Post-Cancer Surgery, Hospital Change Tied to Higher Mortality
NEW YORK (Reuters Health) – Patients who have postoperative complications after being discharged following complex oncologic surgery are less likely to die if they are readmitted to the hospital where the surgery was performed, than if they are admitted to a different hospital, according to a new study.
The fragmentation of care that happens when a patient is readmitted to an outside hospital (OSH) is more likely if a patient lives farther from the index hospital or if they present later after the index discharge. But these two factors were not associated with increased mortality, researchers report in the Journal of the American College of Surgeons.
Further, although hospitals performing fewer than 100 complex surgeries of this type annually saw higher rates of mortality following readmission than those performing 100 or more, the difference was not significant after adjustment. Nor was the size of the hospital, by bed count, significantly associated with 90-day readmission mortality.
Overall, the authors concluded, “mortality remains associated with variables largely inherent to the patient’s baseline performance status and the details of their initial surgical hospitalization.”
Lead author Dr. David G. Brauer, now at Memorial Sloan Kettering Cancer Center, in New York City, told Reuters Health by email, “The results can be a bit confusing and may have led to more questions than answers, but we think this is a good advancement in the field.”
Dr. Brauer, who worked on the study while at Washington University School of Medicine in St. Louis, Missouri, said this was the first study in surgical patients to examine the relationship between surgical volume or hospital bed count in care fragmentation in readmissions.

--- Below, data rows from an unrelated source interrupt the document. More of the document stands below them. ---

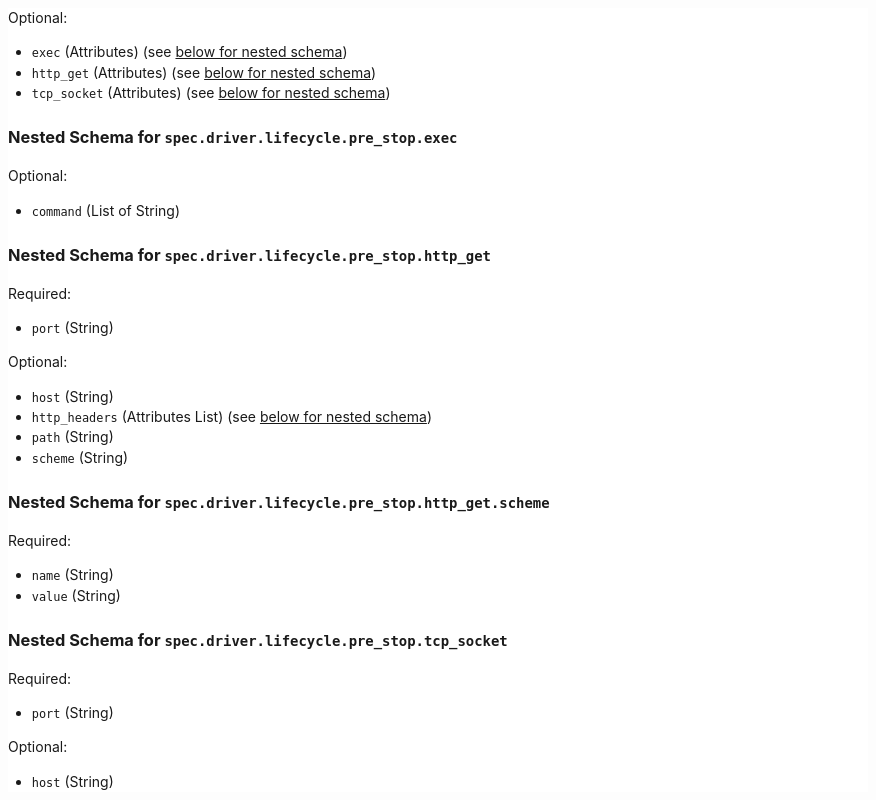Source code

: Optional:

- `exec` (Attributes) (see [below for nested schema](#nestedatt--spec--driver--lifecycle--pre_stop--exec))
- `http_get` (Attributes) (see [below for nested schema](#nestedatt--spec--driver--lifecycle--pre_stop--http_get))
- `tcp_socket` (Attributes) (see [below for nested schema](#nestedatt--spec--driver--lifecycle--pre_stop--tcp_socket))

<a id="nestedatt--spec--driver--lifecycle--pre_stop--exec"></a>
### Nested Schema for `spec.driver.lifecycle.pre_stop.exec`

Optional:

- `command` (List of String)


<a id="nestedatt--spec--driver--lifecycle--pre_stop--http_get"></a>
### Nested Schema for `spec.driver.lifecycle.pre_stop.http_get`

Required:

- `port` (String)

Optional:

- `host` (String)
- `http_headers` (Attributes List) (see [below for nested schema](#nestedatt--spec--driver--lifecycle--pre_stop--http_get--http_headers))
- `path` (String)
- `scheme` (String)

<a id="nestedatt--spec--driver--lifecycle--pre_stop--http_get--http_headers"></a>
### Nested Schema for `spec.driver.lifecycle.pre_stop.http_get.scheme`

Required:

- `name` (String)
- `value` (String)



<a id="nestedatt--spec--driver--lifecycle--pre_stop--tcp_socket"></a>
### Nested Schema for `spec.driver.lifecycle.pre_stop.tcp_socket`

Required:

- `port` (String)

Optional:

- `host` (String)




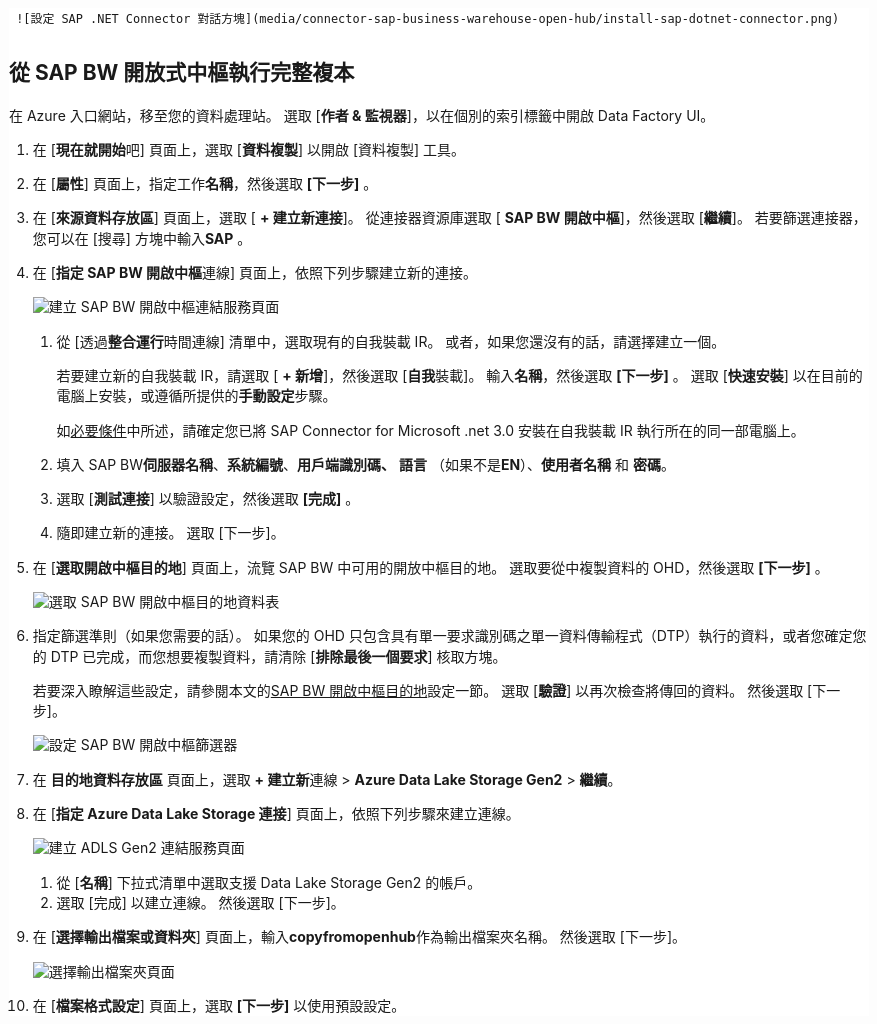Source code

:      ![設定 SAP .NET Connector 對話方塊](media/connector-sap-business-warehouse-open-hub/install-sap-dotnet-connector.png)

## <a name="do-a-full-copy-from-sap-bw-open-hub"></a>從 SAP BW 開放式中樞執行完整複本

在 Azure 入口網站，移至您的資料處理站。 選取 [**作者 & 監視器**]，以在個別的索引標籤中開啟 Data Factory UI。

1. 在 [**現在就開始**吧] 頁面上，選取 [**資料複製**] 以開啟 [資料複製] 工具。

2. 在 [**屬性**] 頁面上，指定工作**名稱**，然後選取 **[下一步]** 。

3. 在 [**來源資料存放區**] 頁面上，選取 [ **+ 建立新連接**]。 從連接器資源庫選取 [ **SAP BW 開啟中樞**]，然後選取 [**繼續**]。 若要篩選連接器，您可以在 [搜尋] 方塊中輸入**SAP** 。

4. 在 [**指定 SAP BW 開啟中樞**連線] 頁面上，依照下列步驟建立新的連接。

   ![建立 SAP BW 開啟中樞連結服務頁面](media/load-sap-bw-data/create-sap-bw-open-hub-linked-service.png)

   1. 從 [透過**整合運行**時間連線] 清單中，選取現有的自我裝載 IR。 或者，如果您還沒有的話，請選擇建立一個。

      若要建立新的自我裝載 IR，請選取 [ **+ 新增**]，然後選取 [**自我**裝載]。 輸入**名稱**，然後選取 **[下一步]** 。 選取 [**快速安裝**] 以在目前的電腦上安裝，或遵循所提供的**手動設定**步驟。

      如[必要條件](#prerequisites)中所述，請確定您已將 SAP Connector for Microsoft .net 3.0 安裝在自我裝載 IR 執行所在的同一部電腦上。

   2. 填入 SAP BW**伺服器名稱**、**系統編號**、**用戶端識別碼、** **語言** （如果不是**EN**）、**使用者名稱** 和 **密碼**。

   3. 選取 [**測試連接**] 以驗證設定，然後選取 **[完成]** 。

   4. 隨即建立新的連接。 選取 [下一步]。

5. 在 [**選取開啟中樞目的地**] 頁面上，流覽 SAP BW 中可用的開放中樞目的地。 選取要從中複製資料的 OHD，然後選取 **[下一步]** 。

   ![選取 SAP BW 開啟中樞目的地資料表](media/load-sap-bw-data/select-sap-bw-open-hub-table.png)

6. 指定篩選準則（如果您需要的話）。 如果您的 OHD 只包含具有單一要求識別碼之單一資料傳輸程式（DTP）執行的資料，或者您確定您的 DTP 已完成，而您想要複製資料，請清除 [**排除最後一個要求**] 核取方塊。

   若要深入瞭解這些設定，請參閱本文的[SAP BW 開啟中樞目的地](#sap-bw-open-hub-destination-configurations)設定一節。 選取 [**驗證**] 以再次檢查將傳回的資料。 然後選取 [下一步]。

   ![設定 SAP BW 開啟中樞篩選器](media/load-sap-bw-data/configure-sap-bw-open-hub-filter.png)

7. 在 **目的地資料存放區** 頁面上，選取  **+ 建立新**連線 > **Azure Data Lake Storage Gen2** > **繼續**。

8. 在 [**指定 Azure Data Lake Storage 連接**] 頁面上，依照下列步驟來建立連線。

   ![建立 ADLS Gen2 連結服務頁面](media/load-sap-bw-data/create-adls-gen2-linked-service.png)

   1. 從 [**名稱**] 下拉式清單中選取支援 Data Lake Storage Gen2 的帳戶。
   2. 選取 [完成] 以建立連線。 然後選取 [下一步]。

9. 在 [**選擇輸出檔案或資料夾**] 頁面上，輸入**copyfromopenhub**作為輸出檔案夾名稱。 然後選取 [下一步]。

   ![選擇輸出檔案夾頁面](media/load-sap-bw-data/choose-output-folder.png)

10. 在 [**檔案格式設定**] 頁面上，選取 **[下一步]** 以使用預設設定。
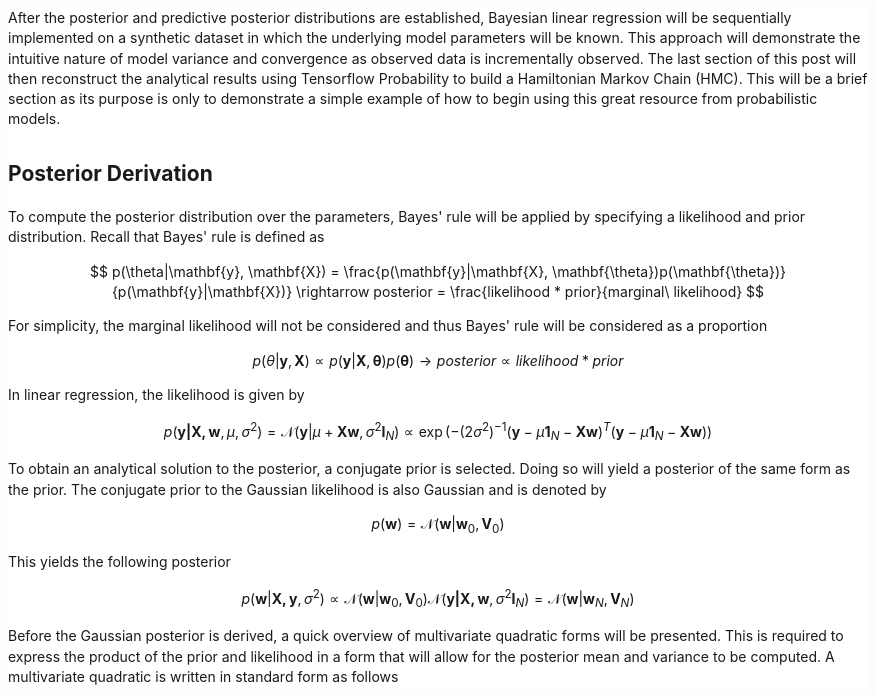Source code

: After the posterior and predictive posterior distributions are established, Bayesian linear regression will be sequentially implemented on a synthetic dataset in which the underlying model parameters will be known. This approach will demonstrate the intuitive nature of model variance and convergence as observed data is incrementally observed. The last section of this post will then reconstruct the analytical results using Tensorflow Probability to build a Hamiltonian Markov Chain (HMC). This will be a brief section as its purpose is only to demonstrate a simple example of how to begin using this great resource from probabilistic models. 


## Posterior Derivation

To compute the posterior distribution over the parameters, Bayes' rule will be applied by specifying a likelihood and prior distribution. Recall that Bayes' rule is defined as

$$
p(\theta|\mathbf{y}, \mathbf{X}) = \frac{p(\mathbf{y}|\mathbf{X}, \mathbf{\theta})p(\mathbf{\theta})}{p(\mathbf{y}|\mathbf{X})} \rightarrow posterior = \frac{likelihood * prior}{marginal\ likelihood}
$$

For simplicity, the marginal likelihood will not be considered and thus Bayes' rule will be considered as a proportion

$$
p(\theta|\mathbf{y}, \mathbf{X}) \propto p(\mathbf{y}|\mathbf{X}, \mathbf{\theta})p(\mathbf{\theta})\rightarrow posterior \propto likelihood * prior
$$

In linear regression, the likelihood is given by 

$$
p(\mathbf{y | X, w}, \mu{}, \sigma{}^2) = \mathcal{N}(\mathbf{y} | \mu{} + \mathbf{Xw}, \sigma{}^{2}\mathbf{I}_{N}) \propto \exp{(-(2\sigma{}^{2})^{-1}(\mathbf{y} - \mu\mathbf{1}_{N}-\mathbf{Xw})^{T}(\mathbf{y} - \mu\mathbf{1}_{N}-\mathbf{Xw}))}
$$

To obtain an analytical solution to the posterior, a conjugate prior is selected. Doing so will yield a posterior of the same form as the prior. The conjugate prior to the Gaussian likelihood is also Gaussian and is denoted by

$$
p(\mathbf{w}) = \mathcal{N}(\mathbf{w}|\mathbf{w}_{0}, \mathbf{V}_{0})
$$

This yields the following posterior 

$$
p(\mathbf{w}|\mathbf{X, y}, \sigma{}^{2}) \propto \mathcal{N}(\mathbf{w}|\mathbf{w}_{0}, \mathbf{V}_{0})\mathcal{N}(\mathbf{y | X, w}, \sigma{}^{2}\mathbf{I}_{N}) = \mathcal{N}(\mathbf{w}|\mathbf{w}_{N}, \mathbf{V}_{N})
$$

Before the Gaussian posterior is derived, a quick overview of multivariate quadratic forms will be presented. This is required to express the product of the prior and likelihood in a form that will allow for the posterior mean and variance to be computed. A multivariate quadratic is written in standard form as follows
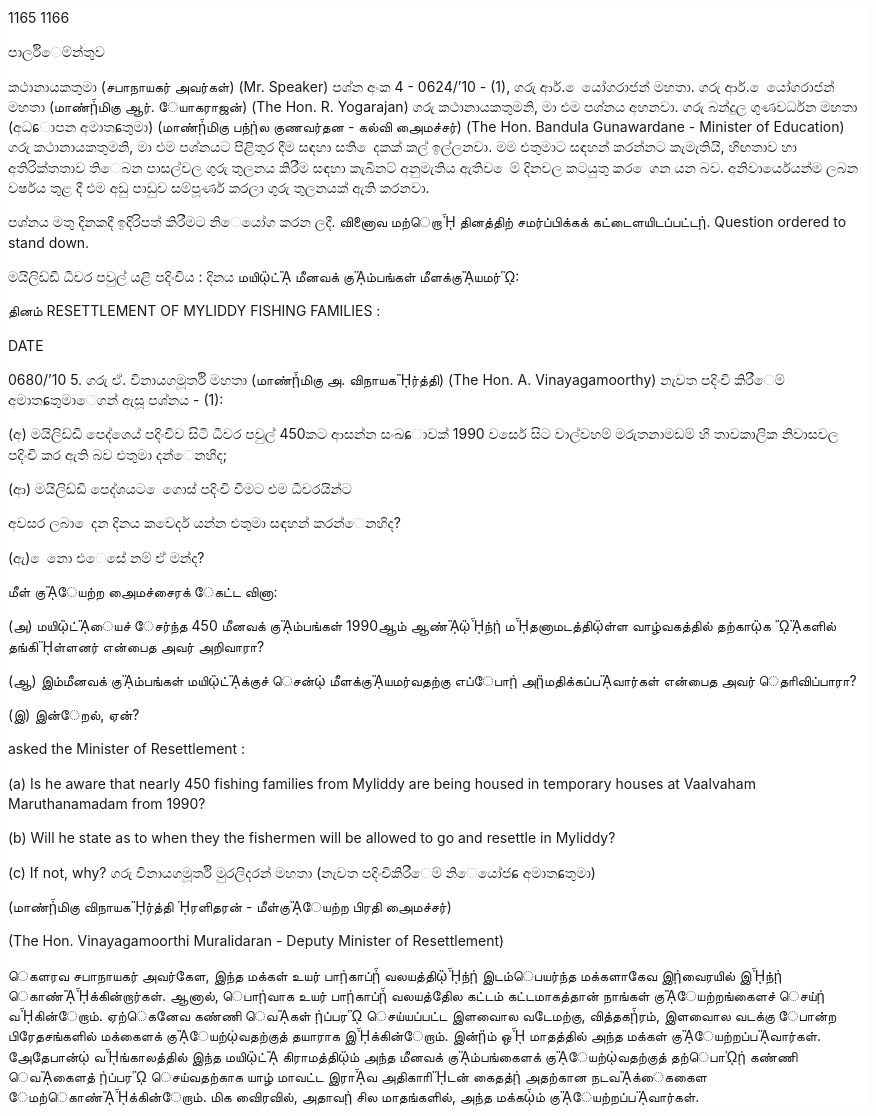 1165 1166

පාර්ලිෙම්න්තුව

කථානායකතුමා (சபாநாயகர் அவர்கள்) (Mr. Speaker) පශ්න අංක 4 - 0624/’10 - (1), ගරු ආර්. ෙයෝගරාජන් මහතා. ගරු ආර්. ෙයෝගරාජන් මහතා (மாண்ᾗமிகு ஆர். ேயாகராஜன்) (The Hon. R. Yogarajan) ගරු කථානායකතුමනි, මා එම පශ්නය අහනවා. ගරු බන්දුල ගුණවර්ධන මහතා (අධɕාපන අමාතɕතුමා) (மாண்ᾗமிகு பந்ᾐல குணவர்தன - கல்வி அைமச்சர்) (The Hon. Bandula Gunawardane - Minister of Education) ගරු කථානායකතුමනි, මා එම පශ්නයට පිළිතුර දීම සඳහා සති ෙදකක් කල් ඉල්ලනවා. මම එතුමාට සඳහන් කරන්නට කැමැතියි, හිඟතාව හා අතිරික්තතාව තිෙබන පාසල්වල ගුරු තුලනය කිරීම සඳහා කැබිනට් අනුමැතිය ඇතිව ෙම් දිනවල කටයුතු කර ෙගන යන බව. අනිවාර්යෙයන්ම ලබන වර්ෂය තුළ දී එම අඩු පාඩුව සම්පූර්ණ කරලා ගුරු තුලනයක් ඇති කරනවා.

පශ්නය මතු දිනකදී ඉදිරිපත් කිරීමට නිෙයෝග කරන ලදී. வினாைவ மற்ெறாᾞ தினத்திற் சமர்ப்பிக்கக் கட்டைளயிடப்பட்டᾐ. Question ordered to stand down.

මයිලිඩ්ඩි ධීවර පවුල් යළි පදිංචිය : දිනය மயிᾢட்ᾊ மீனவக் குᾌம்பங்கள் மீளக்குᾊயமர்ᾫ:

தினம் RESETTLEMENT OF MYLIDDY FISHING FAMILIES :

DATE

0680/’10 5. ගරු ඒ. විනායගමූර්ති මහතා (மாண்ᾗமிகு அ. விநாயகᾚர்த்தி) (The Hon. A. Vinayagamoorthy) නැවත පදිංචි කිරීෙම් අමාතɕතුමාෙගන් ඇසූ පශ්නය - (1):

(අ) මයිලිඩ්ඩි පෙද්ශෙය් පදිංචිව සිටි ධීවර පවුල් 450කට ආසන්න සංඛɕාවක් 1990 වසෙර් සිට වාල්වහම් මරුතනාමඩම් හි තාවකාලික නිවාසවල පදිංචි කර ඇති බව එතුමා දන්ෙනහිද;

(ආ) මයිලිඩ්ඩි පෙද්ශයට ෙගොස් පදිංචි වීමට එම ධීවරයින්ට

අවසර ලබා ෙදන දිනය කවෙර්ද යන්න එතුමා සඳහන් කරන්ෙනහිද?

(ඇ) ෙනො එෙසේ නම් ඒ මන්ද?

மீள் குᾊேயற்ற அைமச்சைரக் ேகட்ட வினா:

(அ) மயிᾢட்ᾊையச் ேசர்ந்த 450 மீனவக் குᾌம்பங்கள் 1990ஆம் ஆண்ᾊᾢᾞந்ᾐ மᾞதனாமடத்திᾤள்ள வாழ்வகத்தில் தற்காᾢக ᾪᾌகளில் தங்கிᾜள்ளனர் என்பைத அவர் அறிவாரா?

(ஆ) இம்மீனவக் குᾌம்பங்கள் மயிᾢட்ᾊக்குச் ெசன்ᾠ மீளக்குᾊயமர்வதற்கு எப்ேபாᾐ அᾔமதிக்கப்பᾌவார்கள் என்பைத அவர் ெதாிவிப்பாரா?

(இ) இன்ேறல், ஏன்?

asked the Minister of Resettlement :

(a) Is he aware that nearly 450 fishing families from Myliddy are being housed in temporary houses at Vaalvaham Maruthanamadam from 1990?

(b) Will he state as to when they the fishermen will be allowed to go and resettle in Myliddy?

(c) If not, why? ගරු විනායගමූර්ති මුරලිදරන් මහතා (නැවත පදිංචිකිරීෙම් නිෙයෝජɕ අමාතɕතුමා)

(மாண்ᾗமிகு விநாயகᾚர்த்தி ᾙரளிதரன் - மீள்குᾊேயற்ற பிரதி அைமச்சர்)

(The Hon. Vinayagamoorthi Muralidaran - Deputy Minister of Resettlement)

ெகளரவ சபாநாயகர் அவர்கேள, இந்த மக்கள் உயர் பாᾐகாப்ᾗ வலயத்திᾢᾞந்ᾐ இடம்ெபயர்ந்த மக்களாகேவ இᾐவைரயில் இᾞந்ᾐ ெகாண்ᾊᾞக்கின்றார்கள். ஆனால், ெபாᾐவாக உயர் பாᾐகாப்ᾗ வலயத்திேல கட்டம் கட்டமாகத்தான் நாங்கள் குᾊேயற்றங்கைளச் ெசய்ᾐ வᾞகின்ேறாம். ஏற்ெகனேவ கண்ணி ெவᾊகள் ᾐப்பரᾫ ெசய்யப்பட்ட இளவாைல வடேமற்கு, வித்தகᾗரம், இளவாைல வடக்கு ேபான்ற பிரேதசங்களில் மக்கைளக் குᾊேயற்ᾠவதற்குத் தயாராக இᾞக்கின்ேறாம். இன்ᾔம் ஒᾞ மாதத்தில் அந்த மக்கள் குᾊேயற்றப்பᾌவார்கள். அேதேபான்ᾠ வᾞங்காலத்தில் இந்த மயிᾢட்ᾊ கிராமத்திᾤம் அந்த மீனவக் குᾌம்பங்கைளக் குᾊேயற்ᾠவதற்குத் தற்ெபாᾨᾐ கண்ணி ெவᾊகைளத் ᾐப்பரᾫ ெசய்வதற்காக யாழ் மாவட்ட இராᾎவ அதிகாாிᾜடன் கைதத்ᾐ அதற்கான நடவᾊக்ைககைள ேமற்ெகாண்ᾊᾞக்கின்ேறாம். மிக விைரவில், அதாவᾐ சில மாதங்களில், அந்த மக்கᾦம் குᾊேயற்றப்பᾌவார்கள்.
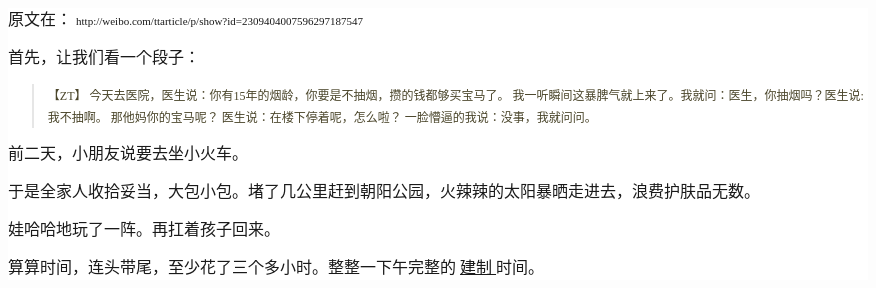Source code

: <span style="font-size:16px;line-height:150%;font-family:楷体">
          原文在：
         </span>
<span style="font-size:11px;line-height:150%;font-family:楷体">
          http://weibo.com/ttarticle/p/show?id=2309404007596297187547
         </span>
</p>
<p style="line-height:150%">
<span style="font-size:16px;line-height:150%;font-family:楷体">
</span>
</p>
<p style="line-height:150%">
<span style="font-size:16px;line-height:150%;font-family:楷体">
</span>
</p>
<p style="line-height:150%">
<span style="font-size:16px;line-height:150%;font-family:楷体">
          首先，让我们看一个段子：
         </span>
</p>
<blockquote>
<p style="line-height:150%">
<span style="font-size: 12px;">
<span style="line-height: 150%; font-family: 楷体; color: rgb(74, 69, 42);">
            【ZT】
           </span>
<span style="line-height: 150%; font-family: 宋体; color: rgb(74, 69, 42);">
            今天去医院，医生说：你有15年的烟龄，你要是不抽烟，攒的钱都够买宝马了。 我一听瞬间这暴脾气就上来了。我就问：医生，你抽烟吗？医生说:我不抽啊。 那他妈你的宝马呢？ 医生说：在楼下停着呢，怎么啦？ 一脸懵逼的我说：没事，我就问问。
           </span>
</span>
</p>
</blockquote>
<p style="line-height:150%">
<span style="font-size:16px;line-height:150%;font-family:楷体">
</span>
</p>
<p style="line-height:150%">
<span style="font-size:16px;line-height:150%;font-family:楷体">
</span>
</p>
<p style="line-height:150%">
<span style="font-size:16px;line-height:150%;font-family:楷体">
          前二天，小朋友说要去坐小火车。
         </span>
</p>
<p style="line-height:150%">
<span style="font-size:16px;line-height:150%;font-family:楷体">
          于是全家人收拾妥当，大包小包。堵了几公里赶到朝阳公园，火辣辣的太阳暴晒走进去，浪费护肤品无数。
         </span>
</p>
<p style="line-height:150%">
<span style="font-size:16px;line-height:150%;font-family:楷体">
          娃哈哈地玩了一阵。再扛着孩子回来。
         </span>
</p>
<p style="line-height:150%">
<span style="font-size:16px;line-height:150%;font-family:楷体">
          算算时间，连头带尾，至少花了三个多小时。整整一下午完整的
          <span style="text-decoration:underline;">
           建制
          </span>
          时间。
         </span>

Using data from the Healthcare Cost and Utilization Project, he and his colleagues identified 7,536 patients (mean age, 66) in California, Florida or New York who had undergone surgery for hepatopancreatobiliary or gastric cancer between 2006 and 2014 and been re-hospitalized within 90 days.
Of these, 2,123 (28%) were readmitted to an OSH. Mortality was significantly higher among this group than those readmitted to the index hospital (8.0% vs. 5.4%; odds ratio, 1.5; P<0.001).
In addition, patients in the OSH subgroup presented significantly later than did the patients readmitted to the index hospital (median, 25 days vs. 12 days).
Greater distance between a patient’s residence and the index hospital significantly increased the likelihood of readmission to an OSH, especially for patients living more than 100 miles from the index hospital.
Patients experiencing any surgical complication, such as wound infections, sepsis, or bowel obstructions, who were readmitted at an OSH were at significantly higher risk of mortality than those who went back to the index hospital (8.4% vs. 5.7%).
Dr. Brauer noted that there is “a large body of literature identifying care fragmentation in readmissions as a problem due to increased mortality” and said the his team wanted to examine what hospital- and patient-level factors could be causing this increased mortality.
“Ultimately, we intended to find if specific symptoms like abdominal pain or specific diagnoses like a wound infection would suggest that a patient absolutely should be transferred back to the index hospital,” he explained. “I think an answer like that is still possible, but will require a much more granular approach to this data.”
Based on this study’s findings, Dr. Brauer said, “demographic variables pale in comparison to clinical variables,” such as comorbidities and length of stay during the initial hospitalization.
“As a clinician, I would worry about both care fragmentation and mortality if I discharged an older patient who lives farther away, has multiple medical comorbidities, and was in the hospital for an extended period of time immediately after their surgery. That person has several risk factors for a bad outcome and probably should be closely followed as an outpatient,” he concluded.
Dr. Thomas C. Tsai, of Harvard Medical School and Harvard T.H. Chan School of Public Health, in Boston, told Reuters Health by email the new findings are “consistent with the growing body of data suggesting fragmentation of follow-up care after major surgical procedures is associated with a higher rate of mortality.”
Factors that might contribute to this increased mortality, he continued, include an outside hospital lacking a multidisciplinary care team experienced at managing high-acuity surgical complications and “inappropriate triage and transfers that delay timely treatment needed to prevent an isolated non-life-threatening complication from cascading into a life-threatening condition,” also known as “failure to rescue.”
“Mortality has been shown to be highest when patients are readmitted to a hospital of lower quality than where they underwent an operation,” he concluded.
Dr. Michael E. Lidsky, of the Division of Surgical Oncology at Duke University Medical Center, in Durham, North Carolina, said the decision to go to a local hospital versus travel farther to the index hospital is often based on multiple factors.
“It is conceivable that critically ill patients with increased severity of complications were unable to travel to the index hospital, thus landing themselves in a smaller, less-experienced, less-resource equipped medical center, but also in critical condition and extremis,” he told Reuters Health by email.
Neither Dr. Tsai nor Dr. Lidsky was involved with the study.